• _PROBLEMS AND TASKS_:
**a.** Which plays does the Peter Handke page name, and in what year was each one first performed?
**b.** Could you reproduce word for word the stretch of the Peter Handke page from "- Born 6 December" through "inspired by Wittgenstein."?

Peter Handke: Life and Works
Main points: (for full list of works and more detail click here)
- Born 6 December 1942, in Griffen, Austria
- He is an avant-garde Austrian novelist and playwright
- First publication whilst he was still at University: a novel, Die Hornissen (The Hornets)
- First gained notable attention when he presented his play ‘Offending the Audience’ to a meeting of the avant-garde as part of Gruppe 47 in New Jersey
- He has written many scripts for films
- He has lived in Germany, France, US, Austria
- He was involved in a major (and still ongoing) controversy with Western nations regarding his stand on Serbia in the Balkan war. He saw Serbia as among the victims and attacked western media for their representation of the war.
Peter Handke's theories on language were largely inspired by Wittgenstein.
jhb Overview of the development of ideas of systematisation and language in his plays:
At the end of the first production of Offending the Audience (Publikumsbeschimpfung) in 1966 at the Theater am Turm, Frankfurt, the audience members catcalled, booed and hissed as Handke joined his four Sprecher (speakers) on stage. Offending the Audience exposes the conventions of both the theatre and the act of going to the theatre. It accuses the audience of adhering to social convention and suggests that they thereby function as part of a system which dictates their behaviour. This notion of social systematisation is a central theme to all Handke’s theatrical output. By following the chronology of his plays written, published and performed in the period between 1965 and 1971 one can observe a simultaneous development in the intensification of his theories on systematisation. In his ‘Sprechstücke’ (speech plays), which he began work on in 1965, he explores social systematisation in specific relation to language. Self-Accusation (Selbstbezichtigung), first performed in 1967, in an exploration of how an individual is integrated into the social system through language acquisition. This connection between language acquisition and social integration is then further explored in Kaspar, first performed in 1968. By 1969, when the dumb play My Foot, My Tutor (Das Mündel will Vormund sein) was first performed, Handke was exploring the notion that even in a world without language there is still a system of gesture and body language which defines our social behaviour. Handke had already begun to combine linguistic systematisation with physical expressions of behavioural systematisation in Kaspar but this combination received its fullest and perhaps bleakest exploration is The Ride over Lake Constance (Der Ritt über den Bodensee) which was first performed in 1971. This play is Handke’s most comprehensive exploration of the notion that ‘The whole world is systematic’.[1] The world of the play is reduced to the recognisable conventions of human social exchange and reveals that both our social behaviour and the underlying human consciousness and perception that direct this behaviour, are defined by and form part of a world system.

• _DATASET SECTION_:
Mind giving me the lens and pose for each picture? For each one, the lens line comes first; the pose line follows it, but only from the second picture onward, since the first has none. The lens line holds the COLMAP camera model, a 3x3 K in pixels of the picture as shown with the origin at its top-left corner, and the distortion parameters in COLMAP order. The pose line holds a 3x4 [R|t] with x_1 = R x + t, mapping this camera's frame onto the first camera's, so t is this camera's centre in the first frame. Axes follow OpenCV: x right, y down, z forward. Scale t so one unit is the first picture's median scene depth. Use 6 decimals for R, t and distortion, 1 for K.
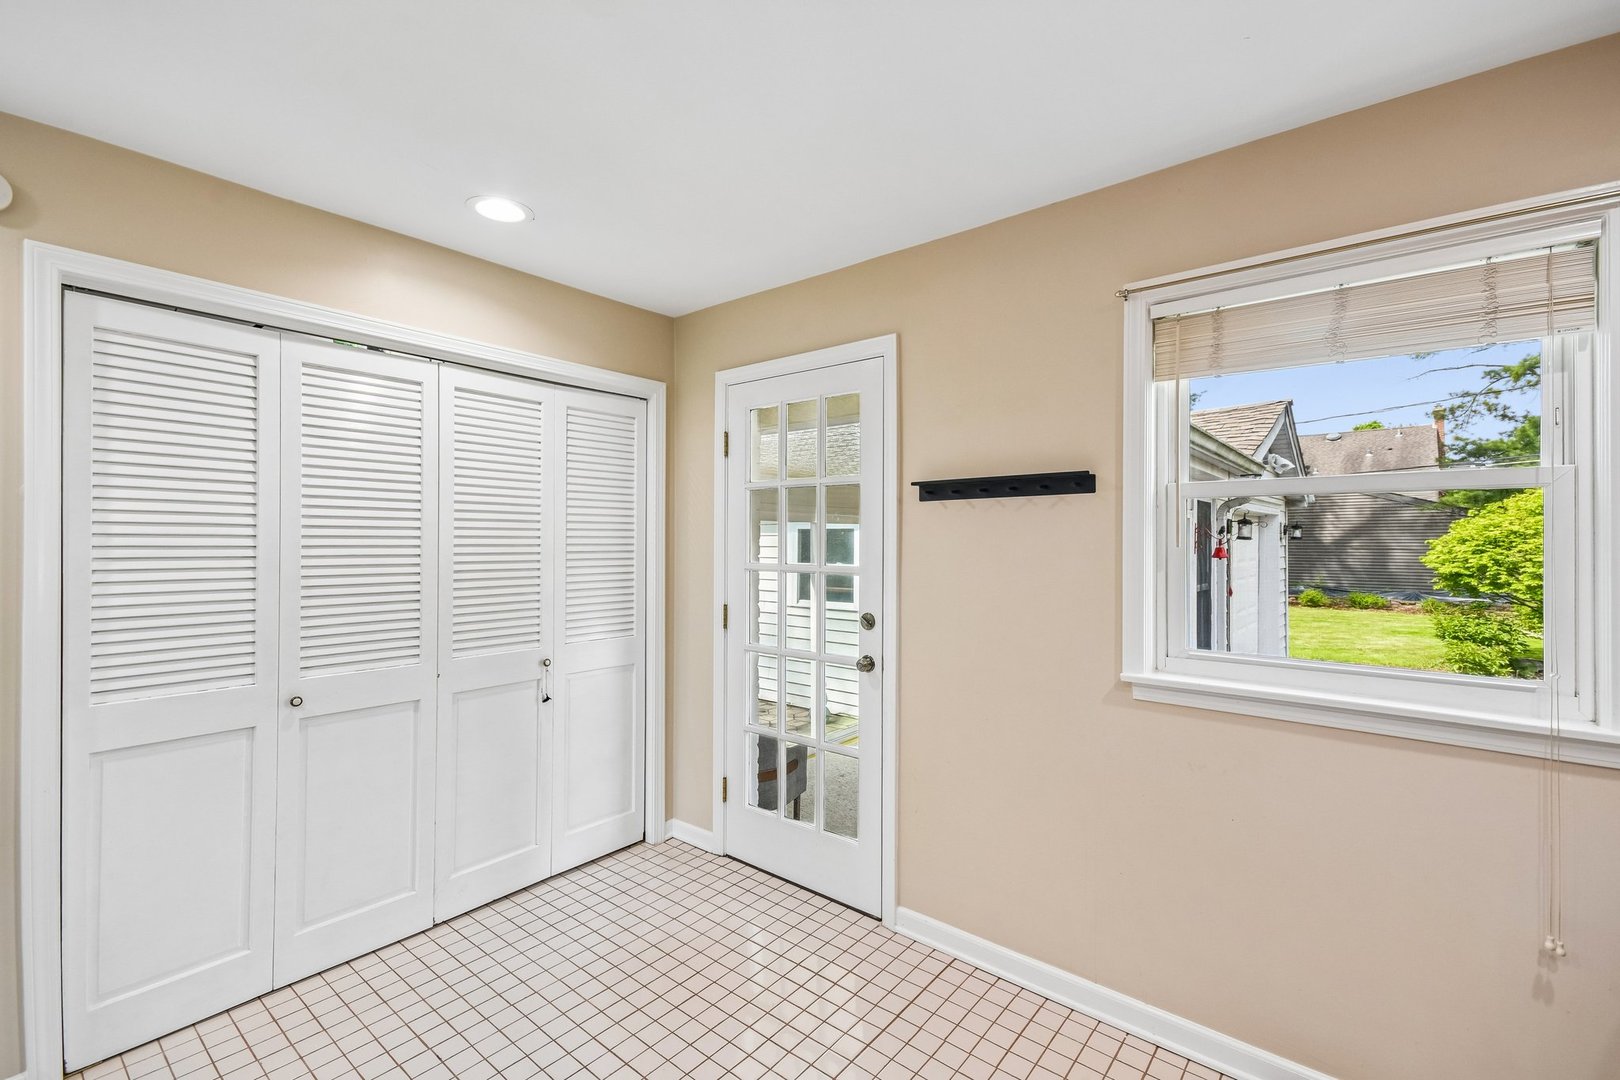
lens RADIAL K [[701.4, 0, 827.5], [0, 701.4, 541.1], [0, 0, 1]] dist [0.002634, 0.000215]
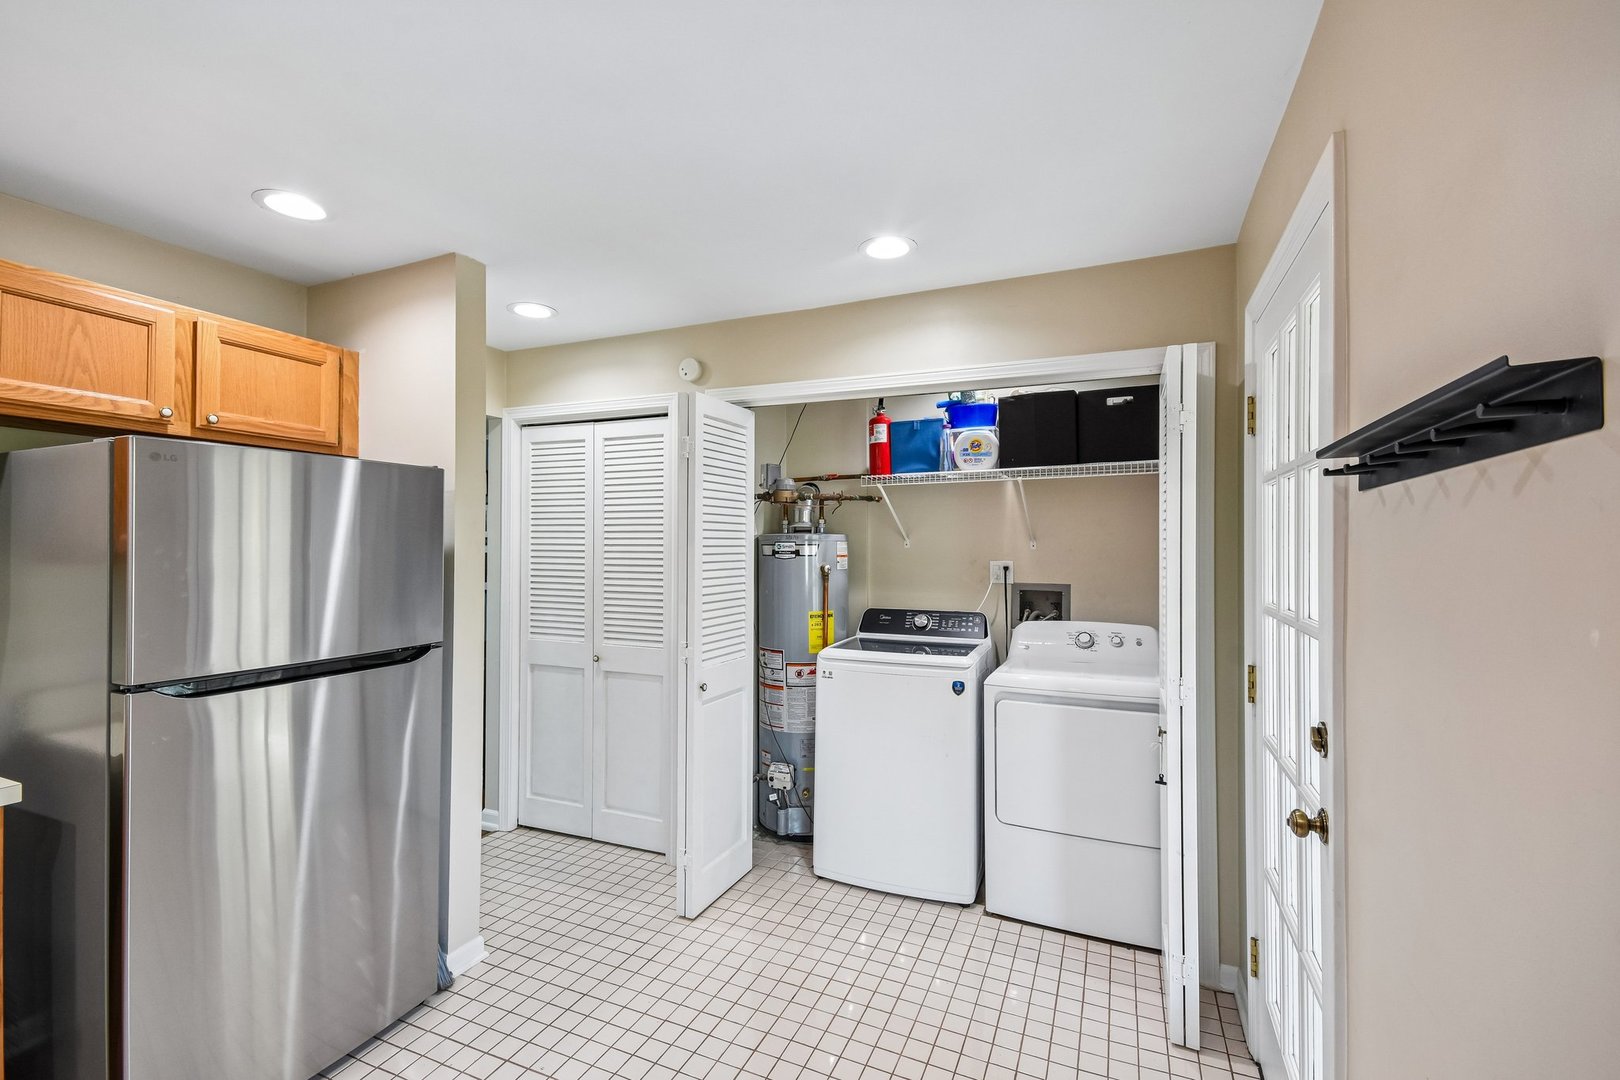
lens RADIAL K [[701.4, 0, 827.5], [0, 701.4, 541.1], [0, 0, 1]] dist [0.002634, 0.000215]
pose [[0.271169, -0.008172, -0.962497, 0.805554], [-0.017670, 0.999753, -0.013467, -0.019288], [0.962370, 0.020659, 0.270958, 0.964224]]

• _TASK-BY-TASK OUTPUTS_:
**a.**
- Offending the Audience (Publikumsbeschimpfung): 1966
- Self-Accusation (Selbstbezichtigung): 1967
- Kaspar: 1968
- My Foot, My Tutor (Das Mündel will Vormund sein): 1969
- The Ride over Lake Constance (Der Ritt über den Bodensee): 1971

**b.**
- Born 6 December 1942, in Griffen, Austria
- He is an avant-garde Austrian novelist and playwright
- First publication whilst he was still at University: a novel, Die Hornissen (The Hornets)
- First gained notable attention when he presented his play ‘Offending the Audience’ to a meeting of the avant-garde as part of Gruppe 47 in New Jersey
- He has written many scripts for films
- He has lived in Germany, France, US, Austria
- He was involved in a major (and still ongoing) controversy with Western nations regarding his stand on Serbia in the Balkan war. He saw Serbia as among the victims and attacked western media for their representation of the war.
Peter Handke's theories on language were largely inspired by Wittgenstein.